▶ **Given entries**:

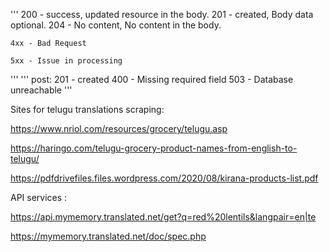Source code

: '''
    200 - success, updated resource in the body.
    201 - created, Body data optional.
    204 - No content, No content in the body.

    4xx - Bad Request

    5xx - Issue in processing
'''
'''
    post:
        201 - created
        400 - Missing required field
        503 - Database unreachable
'''


Sites for telugu translations scraping:

https://www.nriol.com/resources/grocery/telugu.asp

https://haringo.com/telugu-grocery-product-names-from-english-to-telugu/

https://pdfdrivefiles.files.wordpress.com/2020/08/kirana-products-list.pdf

API services :

https://api.mymemory.translated.net/get?q=red%20lentils&langpair=en|te

https://mymemory.translated.net/doc/spec.php

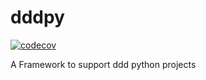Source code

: # dddpy
[![codecov](https://codecov.io/gh/aeroworks-io/dddpy/branch/main/graph/badge.svg?token=BOO43Q8GIF)](https://codecov.io/gh/aeroworks-io/dddpy)

A Framework to support ddd python projects

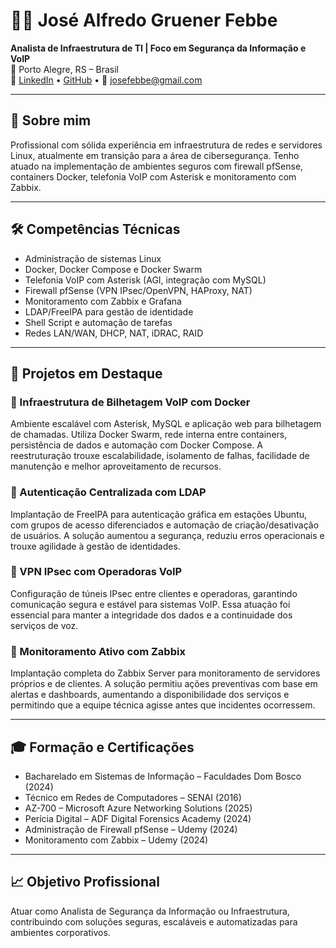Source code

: 
# 🧑‍💻 José Alfredo Gruener Febbe

**Analista de Infraestrutura de TI | Foco em Segurança da Informação e VoIP**  
📍 Porto Alegre, RS – Brasil  
🔗 [LinkedIn](https://www.linkedin.com/in/josefebbe) • [GitHub](https://github.com/Jose-Febbe) • 📧 josefebbe@gmail.com

---

## 👋 Sobre mim

Profissional com sólida experiência em infraestrutura de redes e servidores Linux, atualmente em transição para a área de cibersegurança. Tenho atuado na implementação de ambientes seguros com firewall pfSense, containers Docker, telefonia VoIP com Asterisk e monitoramento com Zabbix.

---

## 🛠️ Competências Técnicas

- Administração de sistemas Linux
- Docker, Docker Compose e Docker Swarm
- Telefonia VoIP com Asterisk (AGI, integração com MySQL)
- Firewall pfSense (VPN IPsec/OpenVPN, HAProxy, NAT)
- Monitoramento com Zabbix e Grafana
- LDAP/FreeIPA para gestão de identidade
- Shell Script e automação de tarefas
- Redes LAN/WAN, DHCP, NAT, iDRAC, RAID

---

## 🧪 Projetos em Destaque

### 🔹 Infraestrutura de Bilhetagem VoIP com Docker
Ambiente escalável com Asterisk, MySQL e aplicação web para bilhetagem de chamadas. Utiliza Docker Swarm, rede interna entre containers, persistência de dados e automação com Docker Compose. A reestruturação trouxe escalabilidade, isolamento de falhas, facilidade de manutenção e melhor aproveitamento de recursos.

### 🔹 Autenticação Centralizada com LDAP
Implantação de FreeIPA para autenticação gráfica em estações Ubuntu, com grupos de acesso diferenciados e automação de criação/desativação de usuários. A solução aumentou a segurança, reduziu erros operacionais e trouxe agilidade à gestão de identidades.

### 🔹 VPN IPsec com Operadoras VoIP
Configuração de túneis IPsec entre clientes e operadoras, garantindo comunicação segura e estável para sistemas VoIP. Essa atuação foi essencial para manter a integridade dos dados e a continuidade dos serviços de voz.

### 🔹 Monitoramento Ativo com Zabbix
Implantação completa do Zabbix Server para monitoramento de servidores próprios e de clientes. A solução permitiu ações preventivas com base em alertas e dashboards, aumentando a disponibilidade dos serviços e permitindo que a equipe técnica agisse antes que incidentes ocorressem.

---

## 🎓 Formação e Certificações

- Bacharelado em Sistemas de Informação – Faculdades Dom Bosco (2024)
- Técnico em Redes de Computadores – SENAI (2016)
- AZ-700 – Microsoft Azure Networking Solutions (2025)
- Perícia Digital – ADF Digital Forensics Academy (2024)
- Administração de Firewall pfSense – Udemy (2024)
- Monitoramento com Zabbix – Udemy (2024)

---

## 📈 Objetivo Profissional

Atuar como Analista de Segurança da Informação ou Infraestrutura, contribuindo com soluções seguras, escaláveis e automatizadas para ambientes corporativos.
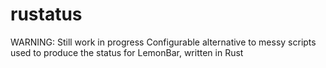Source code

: # rustatus

WARNING: Still work in progress
Configurable alternative to messy scripts used to produce the status for LemonBar, written in Rust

▶ **Exercise description**:
Rewrite the source text from all the rows above, replacing every "Zabbix" with "Nagios" and leaving everything else unchanged. Leave the pictures out of your answer.

▶ **Expected answer**:
Source code

: '''
    200 - success, updated resource in the body.
    201 - created, Body data optional.
    204 - No content, No content in the body.

    4xx - Bad Request

    5xx - Issue in processing
'''
'''
    post:
        201 - created
        400 - Missing required field
        503 - Database unreachable
'''


Sites for telugu translations scraping:

https://www.nriol.com/resources/grocery/telugu.asp

https://haringo.com/telugu-grocery-product-names-from-english-to-telugu/

https://pdfdrivefiles.files.wordpress.com/2020/08/kirana-products-list.pdf

API services :

https://api.mymemory.translated.net/get?q=red%20lentils&langpair=en|te

https://mymemory.translated.net/doc/spec.php

Source code

: # dddpy
[![codecov](https://codecov.io/gh/aeroworks-io/dddpy/branch/main/graph/badge.svg?token=BOO43Q8GIF)](https://codecov.io/gh/aeroworks-io/dddpy)

A Framework to support ddd python projects

Source code

: 
# 🧑‍💻 José Alfredo Gruener Febbe

**Analista de Infraestrutura de TI | Foco em Segurança da Informação e VoIP**  
📍 Porto Alegre, RS – Brasil  
🔗 [LinkedIn](https://www.linkedin.com/in/josefebbe) • [GitHub](https://github.com/Jose-Febbe) • 📧 josefebbe@gmail.com

---

## 👋 Sobre mim

Profissional com sólida experiência em infraestrutura de redes e servidores Linux, atualmente em transição para a área de cibersegurança. Tenho atuado na implementação de ambientes seguros com firewall pfSense, containers Docker, telefonia VoIP com Asterisk e monitoramento com Nagios.

---

## 🛠️ Competências Técnicas

- Administração de sistemas Linux
- Docker, Docker Compose e Docker Swarm
- Telefonia VoIP com Asterisk (AGI, integração com MySQL)
- Firewall pfSense (VPN IPsec/OpenVPN, HAProxy, NAT)
- Monitoramento com Nagios e Grafana
- LDAP/FreeIPA para gestão de identidade
- Shell Script e automação de tarefas
- Redes LAN/WAN, DHCP, NAT, iDRAC, RAID

---

## 🧪 Projetos em Destaque

### 🔹 Infraestrutura de Bilhetagem VoIP com Docker
Ambiente escalável com Asterisk, MySQL e aplicação web para bilhetagem de chamadas. Utiliza Docker Swarm, rede interna entre containers, persistência de dados e automação com Docker Compose. A reestruturação trouxe escalabilidade, isolamento de falhas, facilidade de manutenção e melhor aproveitamento de recursos.

### 🔹 Autenticação Centralizada com LDAP
Implantação de FreeIPA para autenticação gráfica em estações Ubuntu, com grupos de acesso diferenciados e automação de criação/desativação de usuários. A solução aumentou a segurança, reduziu erros operacionais e trouxe agilidade à gestão de identidades.

### 🔹 VPN IPsec com Operadoras VoIP
Configuração de túneis IPsec entre clientes e operadoras, garantindo comunicação segura e estável para sistemas VoIP. Essa atuação foi essencial para manter a integridade dos dados e a continuidade dos serviços de voz.

### 🔹 Monitoramento Ativo com Nagios
Implantação completa do Nagios Server para monitoramento de servidores próprios e de clientes. A solução permitiu ações preventivas com base em alertas e dashboards, aumentando a disponibilidade dos serviços e permitindo que a equipe técnica agisse antes que incidentes ocorressem.

---

## 🎓 Formação e Certificações

- Bacharelado em Sistemas de Informação – Faculdades Dom Bosco (2024)
- Técnico em Redes de Computadores – SENAI (2016)
- AZ-700 – Microsoft Azure Networking Solutions (2025)
- Perícia Digital – ADF Digital Forensics Academy (2024)
- Administração de Firewall pfSense – Udemy (2024)
- Monitoramento com Nagios – Udemy (2024)

---

## 📈 Objetivo Profissional

Atuar como Analista de Segurança da Informação ou Infraestrutura, contribuindo com soluções seguras, escaláveis e automatizadas para ambientes corporativos.
Source code

: # rustatus

WARNING: Still work in progress
Configurable alternative to messy scripts used to produce the status for LemonBar, written in Rust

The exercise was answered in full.